Sausage being made. The gray stuff off to the left is the liver, which Mom and Dad froze for later use in liverwurst. The white stuff is fat, of course, some of which went into the sausage and some of which was rendered for lard. The KitchenAid meat grinder/sausage stuffer attachment worked really well. It started to heat up at about pound twelve, but how often does a person want to make more than twelve pounds of sausage anyway?

This is andouille (salt, cracked pepper, garlic, cayenne, thyme), which Dad smoked the next day:

Breakfast of pann haas, fried in bacon fat. We made about ten loaves of it:

The hams were all that was left to take care of as it was getting light outside (we were all up with the bug at 3:30 that morning and just went ahead and started the job, so it was pretty much done by noon). After the bulk of the butchering was over, Dad put a fresh piece of cardboard underneath the hook just in case he got a deer that evening. In fact, he had one in his sights later, but decided to let it live. As he said, that deer was lucky we'd just butchered a whole hog.

Tuesday, November 07, 2006

He's a Pretty Clean Dog

Sorry: I still don't have hog pictures. But here are a few of the bug, who's been a sweet little terror the last few days. I'm betting we see a tooth before the week's out, as she's been making a funny face where she sucks her lips in and smacks them like an old lady, and she's been unusually fussy and unable to sleep well (the latter could have something to do with the fact that she stands up in her crib the second she's even partly awake, which makes it hard for her to fall back to sleep on her own and results in twenty-minute naps and frequent nighttime wakings).
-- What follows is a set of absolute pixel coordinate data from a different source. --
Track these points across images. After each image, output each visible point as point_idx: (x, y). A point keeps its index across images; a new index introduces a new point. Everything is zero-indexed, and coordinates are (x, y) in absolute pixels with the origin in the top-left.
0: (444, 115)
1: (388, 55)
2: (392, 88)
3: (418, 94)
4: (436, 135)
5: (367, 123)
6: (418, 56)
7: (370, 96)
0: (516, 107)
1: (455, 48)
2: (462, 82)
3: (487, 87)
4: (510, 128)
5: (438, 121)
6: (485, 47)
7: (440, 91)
We've been letting her crawl free as much as possible; the kitchen is relatively safe now, though she's always finding something we haven't thought of (a stack of newspapers on the window seat, a spilled coffee bean god help us), and there isn't much we can do about the garbage can she loves so dearly.

The other day I caught her sleeping on Wagner, and then, of course, she promptly woke up.